* _RECORDED DATA_:
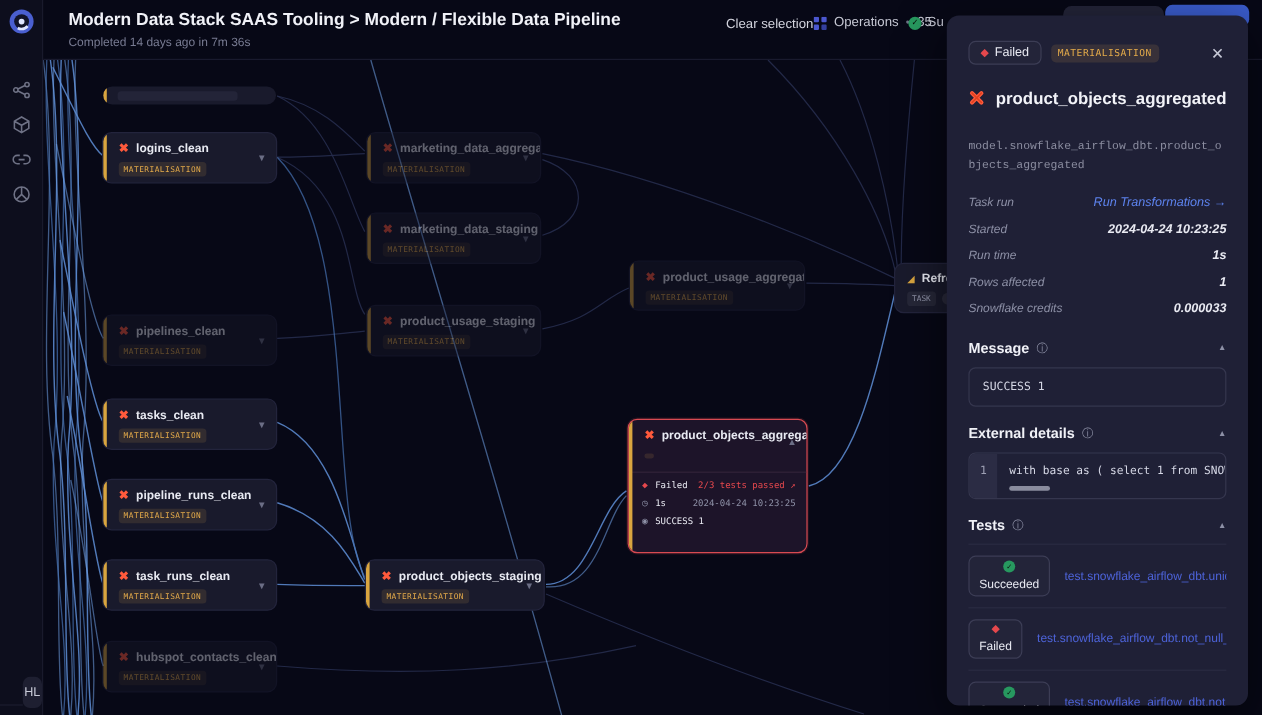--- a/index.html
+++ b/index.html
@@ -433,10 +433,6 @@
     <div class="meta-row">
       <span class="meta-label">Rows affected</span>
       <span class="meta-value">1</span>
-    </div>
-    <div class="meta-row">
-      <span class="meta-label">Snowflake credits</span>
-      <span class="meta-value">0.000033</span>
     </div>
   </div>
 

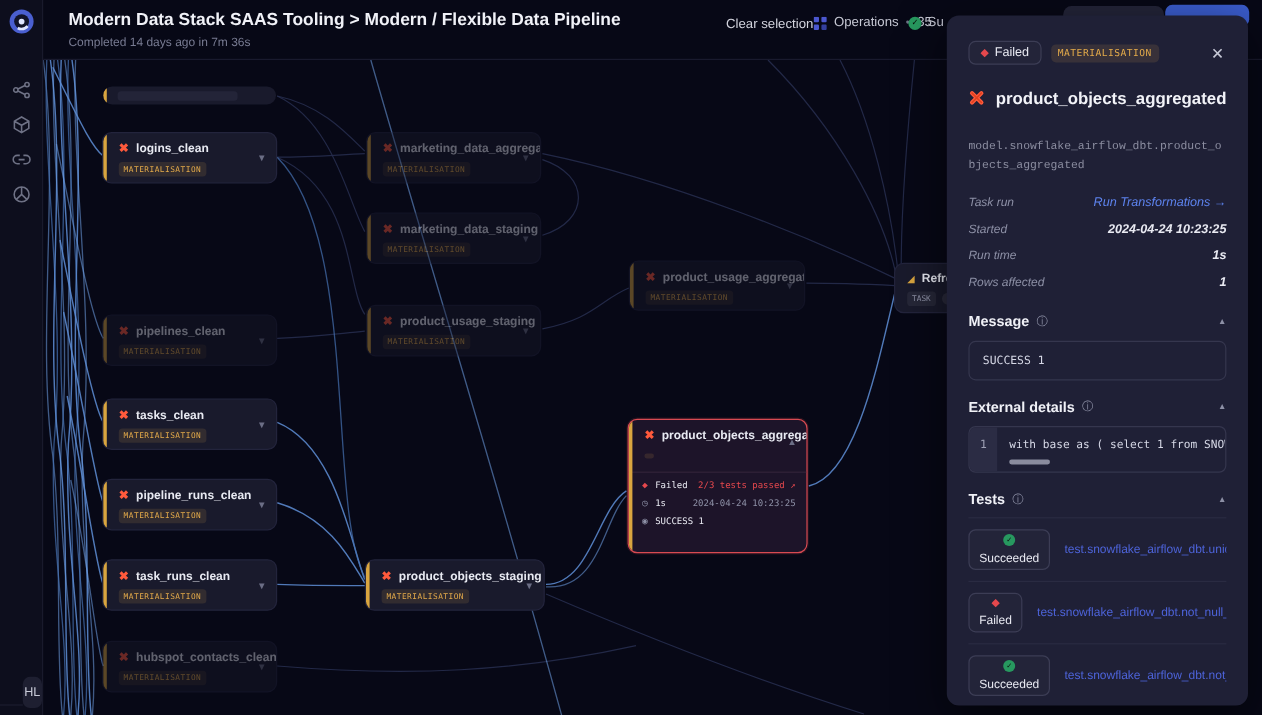--- a/index.html
+++ b/index.html
@@ -140,7 +140,7 @@
   .test-row { display:flex; align-items:center; gap:12px; padding:9px 0; border-bottom:1px solid #2a2b42; }
   .test-pill {
     display:flex; align-items:center; gap:5px; border:1px solid #3c3d55; border-radius:6px;
-    padding:3px 8px; font-size:10px; color:#e9eaf2; flex-shrink:0; background:rgba(255,255,255,.02);flex-direction:column;
+    padding:17px 8px; font-size:10px; color:#e9eaf2; flex-shrink:0; background:rgba(255,255,255,.02);
   }
   .test-check { width:10px; height:10px; border-radius:50%; background:#27985f; color:#08110c; font-size:6px; display:flex; align-items:center; justify-content:center; }
   .test-link { font-size:10px; color:#4d63d9; white-space:nowrap; overflow:hidden; flex:1; cursor:pointer; }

* _GOAL OF THE EXERCISE_: An answer is complete only when it holds every line above containing the string "radius".

* _RESPONSE_:
     display:flex; align-items:center; gap:5px; border:1px solid #3c3d55; border-radius:6px;
   .test-check { width:10px; height:10px; border-radius:50%; background:#27985f; color:#08110c; font-size:6px; display:flex; align-items:center; justify-content:center; }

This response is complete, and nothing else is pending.